I can't yet figure out how to draw this and make it display properly in html :-( But here's a table that captures a little bit of what I mean:
| Contemplating | Enacting |
contemplating | Cc: scholars | Ec: scholar-activists |
enacting | Ce: experts | Ee: practitioners |
MA students are Ee. They come into the academy seeking certification, and find themselves in the company of contemplators. Frustration ensues on both ends. But looking at that table also reveals alliances and points of overlap; Ee practitioners can learn from the expertise of the Ce faculty, and can learn from the practical experience of the Ec faculty. But the major conflicts of interpretation would be along the diagonals, especially between (say) Cc and Ee. (The Ec-Ce conflict is another matter, I think, because of certain kinds of positional similarity that show up better in different kinds of diagrams: both Ec and Ce represent a way that the initially opposite positions come closer together.

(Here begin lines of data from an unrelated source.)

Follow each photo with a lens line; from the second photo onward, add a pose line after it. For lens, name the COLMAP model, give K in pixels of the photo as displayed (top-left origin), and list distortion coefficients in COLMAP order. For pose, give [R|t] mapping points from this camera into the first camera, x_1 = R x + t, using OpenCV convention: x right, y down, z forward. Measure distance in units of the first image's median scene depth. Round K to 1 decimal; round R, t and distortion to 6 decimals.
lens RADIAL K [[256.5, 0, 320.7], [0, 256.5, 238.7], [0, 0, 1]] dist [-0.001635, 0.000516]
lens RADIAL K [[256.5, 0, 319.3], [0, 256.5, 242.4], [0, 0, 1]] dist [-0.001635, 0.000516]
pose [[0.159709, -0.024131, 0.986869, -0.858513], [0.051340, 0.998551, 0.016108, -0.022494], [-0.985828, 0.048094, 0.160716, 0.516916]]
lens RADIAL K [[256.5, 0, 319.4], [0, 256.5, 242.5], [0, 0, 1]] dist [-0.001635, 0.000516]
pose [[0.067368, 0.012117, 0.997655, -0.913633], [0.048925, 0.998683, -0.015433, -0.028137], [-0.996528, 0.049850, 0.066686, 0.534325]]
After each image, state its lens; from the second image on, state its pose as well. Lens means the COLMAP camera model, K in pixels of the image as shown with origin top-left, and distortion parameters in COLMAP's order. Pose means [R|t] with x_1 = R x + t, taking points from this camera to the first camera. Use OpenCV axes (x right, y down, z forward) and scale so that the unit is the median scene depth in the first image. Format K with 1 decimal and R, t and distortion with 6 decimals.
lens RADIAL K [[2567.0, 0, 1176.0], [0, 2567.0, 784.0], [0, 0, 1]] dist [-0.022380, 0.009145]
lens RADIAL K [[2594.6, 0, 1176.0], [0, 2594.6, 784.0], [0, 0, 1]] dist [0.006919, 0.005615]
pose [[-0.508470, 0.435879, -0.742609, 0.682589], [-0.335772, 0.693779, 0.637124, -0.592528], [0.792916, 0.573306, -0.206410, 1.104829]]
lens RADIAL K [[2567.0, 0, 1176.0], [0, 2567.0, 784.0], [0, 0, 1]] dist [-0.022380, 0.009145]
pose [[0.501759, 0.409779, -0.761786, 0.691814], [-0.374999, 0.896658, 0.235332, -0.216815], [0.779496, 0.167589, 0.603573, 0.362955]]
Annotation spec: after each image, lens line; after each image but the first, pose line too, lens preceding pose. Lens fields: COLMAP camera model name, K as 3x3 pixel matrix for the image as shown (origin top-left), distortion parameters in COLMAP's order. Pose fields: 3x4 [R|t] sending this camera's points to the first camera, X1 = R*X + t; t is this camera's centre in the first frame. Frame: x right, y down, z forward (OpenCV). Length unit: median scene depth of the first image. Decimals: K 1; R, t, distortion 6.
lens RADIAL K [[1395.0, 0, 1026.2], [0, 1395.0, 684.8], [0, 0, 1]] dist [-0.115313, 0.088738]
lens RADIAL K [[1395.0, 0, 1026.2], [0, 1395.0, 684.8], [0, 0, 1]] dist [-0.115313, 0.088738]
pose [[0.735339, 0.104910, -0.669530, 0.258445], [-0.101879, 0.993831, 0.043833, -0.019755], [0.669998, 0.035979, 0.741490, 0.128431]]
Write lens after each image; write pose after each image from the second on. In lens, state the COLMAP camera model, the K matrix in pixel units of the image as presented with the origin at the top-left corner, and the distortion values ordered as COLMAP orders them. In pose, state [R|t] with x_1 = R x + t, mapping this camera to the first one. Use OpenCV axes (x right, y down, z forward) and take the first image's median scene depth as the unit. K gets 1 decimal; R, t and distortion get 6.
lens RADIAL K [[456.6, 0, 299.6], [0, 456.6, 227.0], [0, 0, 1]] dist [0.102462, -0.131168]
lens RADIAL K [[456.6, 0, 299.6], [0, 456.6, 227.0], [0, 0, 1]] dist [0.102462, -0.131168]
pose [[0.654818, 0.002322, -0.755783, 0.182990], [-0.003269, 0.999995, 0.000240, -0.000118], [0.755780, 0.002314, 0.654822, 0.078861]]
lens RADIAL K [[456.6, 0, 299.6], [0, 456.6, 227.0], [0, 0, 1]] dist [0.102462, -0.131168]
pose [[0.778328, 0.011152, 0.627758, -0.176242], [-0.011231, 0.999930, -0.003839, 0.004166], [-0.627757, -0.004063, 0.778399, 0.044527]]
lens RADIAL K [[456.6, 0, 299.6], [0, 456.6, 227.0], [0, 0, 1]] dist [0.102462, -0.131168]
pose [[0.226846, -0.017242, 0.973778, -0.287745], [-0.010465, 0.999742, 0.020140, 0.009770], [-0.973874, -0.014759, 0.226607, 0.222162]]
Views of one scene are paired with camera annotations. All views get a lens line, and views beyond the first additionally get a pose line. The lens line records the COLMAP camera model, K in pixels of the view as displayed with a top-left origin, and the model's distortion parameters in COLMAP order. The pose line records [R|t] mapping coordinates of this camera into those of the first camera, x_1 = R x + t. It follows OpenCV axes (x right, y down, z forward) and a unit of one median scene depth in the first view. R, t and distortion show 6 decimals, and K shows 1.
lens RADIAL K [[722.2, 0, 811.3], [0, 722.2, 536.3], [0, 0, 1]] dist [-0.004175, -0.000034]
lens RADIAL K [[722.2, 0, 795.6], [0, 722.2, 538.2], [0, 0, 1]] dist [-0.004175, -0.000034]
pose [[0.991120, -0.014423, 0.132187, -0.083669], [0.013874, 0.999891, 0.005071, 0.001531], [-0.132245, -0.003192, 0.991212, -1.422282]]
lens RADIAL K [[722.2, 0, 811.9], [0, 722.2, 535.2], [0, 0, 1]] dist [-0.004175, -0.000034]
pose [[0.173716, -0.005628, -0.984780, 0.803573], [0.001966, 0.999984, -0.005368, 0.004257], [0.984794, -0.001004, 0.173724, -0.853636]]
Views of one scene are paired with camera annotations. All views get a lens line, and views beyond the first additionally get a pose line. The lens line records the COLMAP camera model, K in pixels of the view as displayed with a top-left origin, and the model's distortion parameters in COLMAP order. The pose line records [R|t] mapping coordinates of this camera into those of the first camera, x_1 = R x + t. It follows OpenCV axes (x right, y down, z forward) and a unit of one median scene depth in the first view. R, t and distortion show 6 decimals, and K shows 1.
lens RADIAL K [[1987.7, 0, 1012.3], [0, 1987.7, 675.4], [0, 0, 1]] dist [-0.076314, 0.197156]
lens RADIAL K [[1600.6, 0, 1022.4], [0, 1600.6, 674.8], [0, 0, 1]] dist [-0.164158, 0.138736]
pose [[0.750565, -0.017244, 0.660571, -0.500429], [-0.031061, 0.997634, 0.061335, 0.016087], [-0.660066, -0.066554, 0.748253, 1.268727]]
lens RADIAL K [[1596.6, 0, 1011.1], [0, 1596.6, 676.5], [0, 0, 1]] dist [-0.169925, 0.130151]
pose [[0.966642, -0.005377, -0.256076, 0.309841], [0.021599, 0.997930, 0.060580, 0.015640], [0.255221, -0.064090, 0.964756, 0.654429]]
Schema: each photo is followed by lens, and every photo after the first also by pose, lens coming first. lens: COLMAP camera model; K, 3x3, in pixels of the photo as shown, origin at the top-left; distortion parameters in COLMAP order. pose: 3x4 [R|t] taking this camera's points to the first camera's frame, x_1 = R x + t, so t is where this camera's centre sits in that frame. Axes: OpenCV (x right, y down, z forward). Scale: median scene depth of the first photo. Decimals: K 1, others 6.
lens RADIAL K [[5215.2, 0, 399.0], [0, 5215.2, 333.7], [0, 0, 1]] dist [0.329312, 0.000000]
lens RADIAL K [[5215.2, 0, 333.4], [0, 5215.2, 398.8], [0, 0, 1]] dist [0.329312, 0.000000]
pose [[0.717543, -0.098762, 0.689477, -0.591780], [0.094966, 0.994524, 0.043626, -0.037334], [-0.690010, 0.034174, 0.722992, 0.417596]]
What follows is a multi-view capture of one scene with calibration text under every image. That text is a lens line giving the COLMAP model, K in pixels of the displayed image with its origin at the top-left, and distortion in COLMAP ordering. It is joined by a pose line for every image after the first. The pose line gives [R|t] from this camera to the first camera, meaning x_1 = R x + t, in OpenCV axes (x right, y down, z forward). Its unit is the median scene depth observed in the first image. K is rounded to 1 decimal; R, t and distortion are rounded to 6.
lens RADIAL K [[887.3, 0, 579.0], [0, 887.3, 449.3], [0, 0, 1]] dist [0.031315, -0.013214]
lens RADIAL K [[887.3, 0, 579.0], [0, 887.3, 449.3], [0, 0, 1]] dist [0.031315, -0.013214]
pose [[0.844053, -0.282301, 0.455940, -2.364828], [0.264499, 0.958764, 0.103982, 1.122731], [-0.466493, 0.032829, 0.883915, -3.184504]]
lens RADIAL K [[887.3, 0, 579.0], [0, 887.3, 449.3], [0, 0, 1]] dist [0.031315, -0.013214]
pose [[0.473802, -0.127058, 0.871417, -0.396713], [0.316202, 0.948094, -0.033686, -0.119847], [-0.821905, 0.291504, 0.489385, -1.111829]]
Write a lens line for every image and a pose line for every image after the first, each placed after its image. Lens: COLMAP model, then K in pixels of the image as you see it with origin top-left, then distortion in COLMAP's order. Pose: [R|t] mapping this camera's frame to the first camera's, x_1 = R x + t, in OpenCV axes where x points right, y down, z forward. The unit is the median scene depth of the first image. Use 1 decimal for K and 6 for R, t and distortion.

I need to research how to draw this in html so my readers can see what I mean.) And that's the situation I find myself in with most of the MA students.
Of course, as a Cc, explaining the conflict is an important way that I process it. Not sure how helpful this exercise will be for Ee MA students, or for my Ce and Ec colleagues. But at least it helps me make sense of the dialogue of the deaf that often seems to take place when I talk to MA students -- and also to make sense of my unease with the certification function that the MA degree plays in an Enacting context (or at least with my own role in that function).